Par ailleurs, certains redoutent la disparition du «débat oral et contradictoire», qui se noue traditionnellement entre l'entreprise et son vérificateur. Le vérificateur ne peut-il pas travailler sur les fichiers informatiques en laissant le contribuable dans l'ignorance de la nature et de l'étendue des contrôles effectués, ce qui est contraire au principe du débat contradictoire ?
L'entreprise ne peut-elle ensuite se voir notifier des redressements très importants, qu'elle ne comprend pas. À elle de reconstituer le raisonnement et les traitements de l'administration fiscale pour les démonter ? Résolument, il y a aussi un risque en termes de confidentialité.
«L'administration doit restituer les fichiers qu'on lui a confiés. Mais comment savoir si l'administration voire le vérificateur ne conservent pas sur leurs propres systèmes une copie de ces données. Je n'ai jamais pu avoir d'indication sur les éventuelles procédures de contrôle interne mises en place par l'administration pour protéger les données des contribuables, j'ai donc tendance à penser qu'il n'y en a pas…», analyse un expert.
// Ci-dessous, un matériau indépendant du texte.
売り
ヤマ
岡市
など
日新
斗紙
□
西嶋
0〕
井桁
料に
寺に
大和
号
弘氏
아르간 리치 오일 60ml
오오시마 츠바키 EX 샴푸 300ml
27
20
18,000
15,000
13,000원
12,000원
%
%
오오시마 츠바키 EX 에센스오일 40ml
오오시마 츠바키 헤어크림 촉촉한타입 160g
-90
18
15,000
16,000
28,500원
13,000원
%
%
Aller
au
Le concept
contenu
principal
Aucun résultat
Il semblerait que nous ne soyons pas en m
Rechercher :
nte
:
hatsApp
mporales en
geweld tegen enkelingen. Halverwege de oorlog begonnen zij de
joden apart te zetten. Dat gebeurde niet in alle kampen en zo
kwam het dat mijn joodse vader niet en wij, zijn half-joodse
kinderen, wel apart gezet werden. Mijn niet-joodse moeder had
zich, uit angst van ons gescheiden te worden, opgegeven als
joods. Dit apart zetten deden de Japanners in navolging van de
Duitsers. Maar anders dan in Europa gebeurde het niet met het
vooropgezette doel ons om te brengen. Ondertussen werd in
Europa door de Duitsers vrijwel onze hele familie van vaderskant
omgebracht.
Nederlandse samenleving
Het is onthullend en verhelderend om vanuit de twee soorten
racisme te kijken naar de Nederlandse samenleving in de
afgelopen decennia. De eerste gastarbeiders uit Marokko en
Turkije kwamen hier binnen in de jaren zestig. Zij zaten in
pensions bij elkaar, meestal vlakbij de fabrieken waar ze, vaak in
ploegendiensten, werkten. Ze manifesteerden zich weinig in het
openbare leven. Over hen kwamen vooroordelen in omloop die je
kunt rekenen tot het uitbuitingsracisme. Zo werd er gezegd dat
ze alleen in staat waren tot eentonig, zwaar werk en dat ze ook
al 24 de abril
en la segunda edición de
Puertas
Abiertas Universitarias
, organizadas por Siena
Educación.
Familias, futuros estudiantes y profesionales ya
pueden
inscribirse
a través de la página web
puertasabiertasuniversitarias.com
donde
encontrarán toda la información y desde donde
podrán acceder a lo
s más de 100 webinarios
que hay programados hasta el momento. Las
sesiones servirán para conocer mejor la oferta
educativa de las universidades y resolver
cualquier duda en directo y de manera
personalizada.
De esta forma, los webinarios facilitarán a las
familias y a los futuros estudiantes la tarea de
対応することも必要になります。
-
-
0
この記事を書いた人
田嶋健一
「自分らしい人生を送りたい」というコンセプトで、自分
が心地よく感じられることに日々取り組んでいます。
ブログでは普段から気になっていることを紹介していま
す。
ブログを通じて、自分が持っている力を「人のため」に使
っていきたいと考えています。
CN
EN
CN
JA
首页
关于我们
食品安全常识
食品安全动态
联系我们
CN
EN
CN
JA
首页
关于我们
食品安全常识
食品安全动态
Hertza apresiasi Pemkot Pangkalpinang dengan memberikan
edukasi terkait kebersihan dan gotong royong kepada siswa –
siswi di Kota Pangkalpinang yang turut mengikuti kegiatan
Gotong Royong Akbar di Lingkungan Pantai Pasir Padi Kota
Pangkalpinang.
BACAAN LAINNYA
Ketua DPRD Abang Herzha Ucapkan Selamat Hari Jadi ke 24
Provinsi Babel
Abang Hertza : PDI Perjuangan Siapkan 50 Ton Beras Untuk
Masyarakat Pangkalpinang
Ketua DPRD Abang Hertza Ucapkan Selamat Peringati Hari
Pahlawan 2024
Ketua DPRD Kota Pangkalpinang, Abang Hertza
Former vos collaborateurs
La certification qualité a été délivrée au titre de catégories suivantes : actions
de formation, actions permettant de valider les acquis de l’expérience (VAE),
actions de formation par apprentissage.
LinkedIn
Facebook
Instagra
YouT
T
Ainsi, les contraintes pour les entreprises sont d'ores et déjà importantes, et les conséquences sur les contrôles fiscaux pourraient, à terme, se révéler majeures. Et que faire face à l’informatisation du fichier des contribuables ?
Dépersonnalisation des rapports…
Le premier problème est donc d'ordre technique : l'entreprise doit être en mesure de fournir sous le bon format les éléments exigés par l'administration. « Il faut être capable d'extraire les données de ses systèmes d'information, ce qui n'est pas toujours simple dans une grande entreprise, qui utilise un Erp ou bien tient sa comptabilité sur plusieurs logiciels », indique T.Nganteu, spécialiste du droit des entreprises. Mais, au-delà de la technique, beaucoup s'interrogent sur ce que l'arrivée de l'informatique va changer, concrètement, au contenu des contrôles fiscaux.
« L'administration veut lire le fichier fourni par l'entreprise avec ses logiciels, pour y effectuer des tris, des sélections d'écritures, ou encore des vérifications de cohérence avec la liasse fiscale. Elle pourra ainsi s'assurer de la régularité de la comptabilité informatisée, mais aussi préparer le contrôle fiscal sur pièces, en orientant les futures demandes de traitement», explique Hugues Ngonkeu.
« Cela n'est pas une révolution du contrôle fiscal, mais l'informatique va certainement changer la pratique : les investigations et les démarches vont être plus standardisées, plus automatisées », estime Fabrice Ngassam. Pour qui, la limitation des incompréhensions entre fisc et contribuable, pourrait surgir à partir de cette modernisation et de dépersonnalisation des rapports.